Fortunately, there is a more compelling explanation. Strong evidence suggests that the natural rate of unemployment actually hasn’t risen very much. Instead, the elevated unemployment rate appears to reflect mainly cyclical factors, particularly a lingering shortfall in consumer spending and business investment.
My bold. A "lingering shortfall in consumer spending and business investment." Gee, now why might this be so? Could it possibly be that having wages flat in overall purchasing power since the 1970s combined with the economic fall out from the "ownership society" bubble bursting and the Foreclosure Fraud taking over might have caused folks to snap the lock on their wallets?

Gretchen Morgenson in today's NY Times points out that executive compensation just might play a role in the problems as well:
As investors scan corporate proxy statements this spring and prepare to vote in annual elections for company directors, executive pay is again moving to center stage.
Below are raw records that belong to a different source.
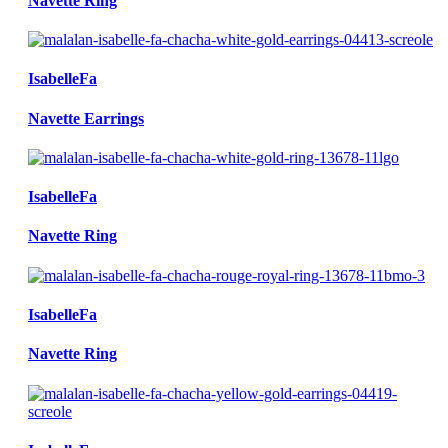
Navette Ring
IsabelleFa
Navette Earrings
IsabelleFa
Navette Ring
IsabelleFa
Navette Ring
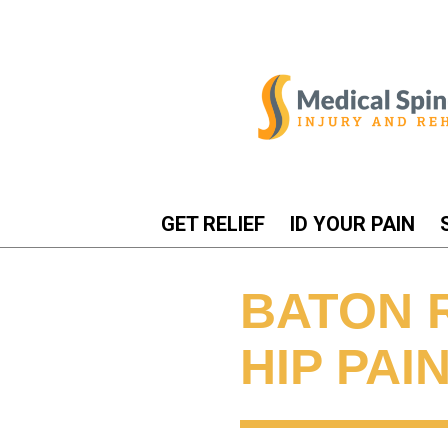
GET RELIEF
ID YOUR PAIN
BATON 
HIP PAI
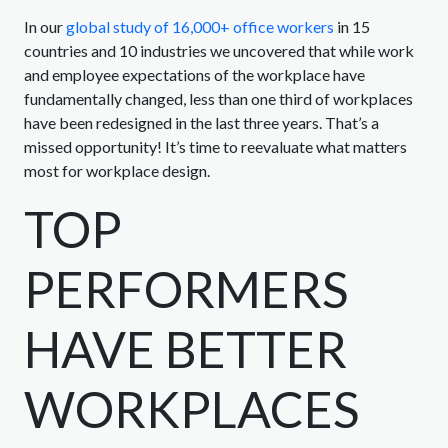
In our
global study of 16,000+ office workers
in 15
countries and 10 industries we uncovered that while work
and employee expectations of the workplace have
fundamentally changed, less than one third of workplaces
have been redesigned in the last three years. That’s a
missed opportunity! It’s time to reevaluate what matters
most for workplace design.
TOP
PERFORMERS
HAVE BETTER
WORKPLACES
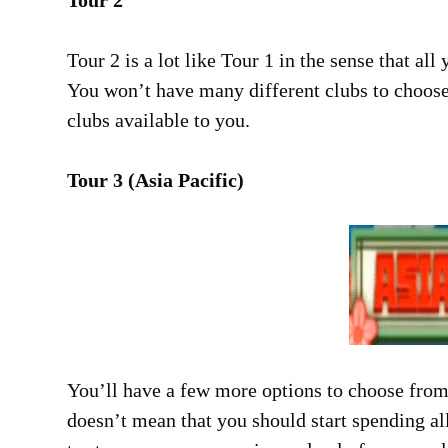
Tour 2
Tour 2 is a lot like Tour 1 in the sense that a
You won’t have many different clubs to choose 
clubs available to you.
Tour 3 (Asia Pacific)
You’ll have a few more options to choose from
doesn’t mean that you should start spending a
After a few years in the wilderness, top executives are getting hefty raises, according to Equilar, a compensation analysis firm in Redwood City, Calif. But while outrage over executive pay has been eclipsed in recent years by anger over the causes and consequences of the financial crisis, compensation issues still resonate among many investors.

Of course, pay is just one item that Mr. Meyer takes into account when analyzing companies. In his search for shares he can own “forever,” he also hunts for companies with high-quality earnings — that is, those that don’t depend on accounting tricks — as well as generous cash flows and management integrity. Companies he avoids include those that award oodles of stock or options to their executives. Such grants vastly dilute the earnings left over for a company’s owners: its shareholders.
Now Morgenson is concentrating on the effects of executive pay on stocks and the shareholders but it also rolls down hill. For example, just take Jamie Dimon (please someone must want him). As I pointed out yesterday, Dimon's compensation for 2010 including $1M in regular salary, $5M in cash bonus, over $14M in stock and over $500k in various "perks." The perks alone could have funded $50k salary and $25k in benefits for six people and have $50k left over. How many top executives at banks and Fortune 500 companies are pulling down these obscene amounts of money? How many of the millions of long term un and underemployed could be brought back into the work force, paid a living wage as a productive member of society if those "salaries and perks" were to go to a few million more folks rather than concentrated at the top of the economic chain? How much better would our economy be if that were happening?

Instead, all we see are stories from the Village Idiots Pundits on how serious Rep Paul Ryan is for calling for the budget to be cut to pieces and the social safety net be destroyed at a time when it is most needed. Somewhere, there is an alternative universe where the ongoing destruction of the middle class has not been occurring. Here we just get to sing the Blues. And hang on by our fingertips.